Do you think the church should apologize for the priesthood/temple ban?

LaCour • In one sense, I think that’s logically impossible. I think an apology is something one has done wrong. Since none of the current leadership was involved in implementing or sustaining the ban, I don’t think they can apologize for it.

I suppose there’s another sense in which you can apologize and say, “I’m sorry that this happened.” But that could only come after acknowledging that the ban was wrong. So we have to grapple with that first.

Are there any Latter-day Saint thinkers whose writings are especially compelling to you?

LaCour • Obviously Joseph Smith and Brigham Young. I know that President Young has a bad reputation among Black members of the church due to comments he’s made and that’s well-deserved, but I think a lot of what he said was very interesting. B.H. Roberts is another one, and Sterling McMurrin. The philosopher Blake Ostler, who’s a good friend of mine. And while I don’t always agree with him, Adam Miller is also a very interesting thinker with whom I wrestle.

As far as non-Mormons, there’s David Hume, David Albert, Daniel Dennett, Alex Rosenberg and Bas C. van Fraassen.

There are not a ton of Latter-day Saint philosophers.

Why do you think that is?

LaCour • There’s a saying about philosophies having been “mingled with scripture.” So perhaps people hear that and think all philosophy is bad. Also, philosophy is more of a college-level discipline that’s not really taught in high schools, at least in the United States. Many people just don’t have an exposure to it or see what it’s useful for, even though they use it all the time.

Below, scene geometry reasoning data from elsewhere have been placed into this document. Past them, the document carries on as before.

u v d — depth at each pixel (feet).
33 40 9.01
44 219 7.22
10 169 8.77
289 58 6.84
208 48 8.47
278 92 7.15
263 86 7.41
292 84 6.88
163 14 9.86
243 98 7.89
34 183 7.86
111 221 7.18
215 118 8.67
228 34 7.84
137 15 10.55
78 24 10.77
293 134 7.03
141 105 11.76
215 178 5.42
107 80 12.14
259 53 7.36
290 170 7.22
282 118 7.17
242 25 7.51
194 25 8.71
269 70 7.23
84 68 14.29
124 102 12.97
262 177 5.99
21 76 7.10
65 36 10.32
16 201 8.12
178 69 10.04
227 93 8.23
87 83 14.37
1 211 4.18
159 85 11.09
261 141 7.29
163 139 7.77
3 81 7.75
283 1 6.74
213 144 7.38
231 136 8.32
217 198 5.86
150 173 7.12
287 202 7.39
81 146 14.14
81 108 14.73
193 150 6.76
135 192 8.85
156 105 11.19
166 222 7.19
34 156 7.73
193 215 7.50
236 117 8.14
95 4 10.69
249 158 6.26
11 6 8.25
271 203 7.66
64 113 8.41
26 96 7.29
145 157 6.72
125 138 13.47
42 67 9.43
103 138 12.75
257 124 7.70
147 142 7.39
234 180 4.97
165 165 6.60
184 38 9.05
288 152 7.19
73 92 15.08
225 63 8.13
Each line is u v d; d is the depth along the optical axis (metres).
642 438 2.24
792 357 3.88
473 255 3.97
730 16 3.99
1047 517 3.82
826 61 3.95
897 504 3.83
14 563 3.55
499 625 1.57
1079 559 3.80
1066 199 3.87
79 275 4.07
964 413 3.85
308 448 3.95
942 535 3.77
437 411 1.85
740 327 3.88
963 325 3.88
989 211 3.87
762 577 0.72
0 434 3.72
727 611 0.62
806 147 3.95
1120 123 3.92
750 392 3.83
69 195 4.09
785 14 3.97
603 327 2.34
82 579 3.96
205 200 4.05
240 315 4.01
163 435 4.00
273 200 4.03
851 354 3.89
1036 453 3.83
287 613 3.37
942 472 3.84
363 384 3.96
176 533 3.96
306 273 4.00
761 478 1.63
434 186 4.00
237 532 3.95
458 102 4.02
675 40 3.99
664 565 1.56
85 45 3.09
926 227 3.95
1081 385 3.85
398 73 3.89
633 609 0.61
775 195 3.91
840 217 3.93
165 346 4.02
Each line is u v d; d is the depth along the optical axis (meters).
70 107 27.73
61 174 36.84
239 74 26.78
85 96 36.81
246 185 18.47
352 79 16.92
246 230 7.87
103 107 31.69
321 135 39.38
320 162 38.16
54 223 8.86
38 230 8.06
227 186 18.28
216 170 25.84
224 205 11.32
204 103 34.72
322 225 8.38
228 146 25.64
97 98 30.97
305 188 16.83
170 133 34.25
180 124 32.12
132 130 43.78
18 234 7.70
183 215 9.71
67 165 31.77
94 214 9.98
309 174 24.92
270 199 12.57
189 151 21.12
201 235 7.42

Also, if you look at the field paper surveys, most philosophers are atheists. So I think members of the church associate philosophy with atheism.

Has anyone ever pushed back against what you do by arguing that we already know everything we need about the universe and our place in it through revelation?

LaCour • People will ask questions, but I’ve never had any hostility or any pushback.

If anyone were to say that, how would you respond?

LaCour • There’s just a lot that scripture and revealed religion doesn’t tell us but that we’re commanded to know. Even though you have a framework, the details matter.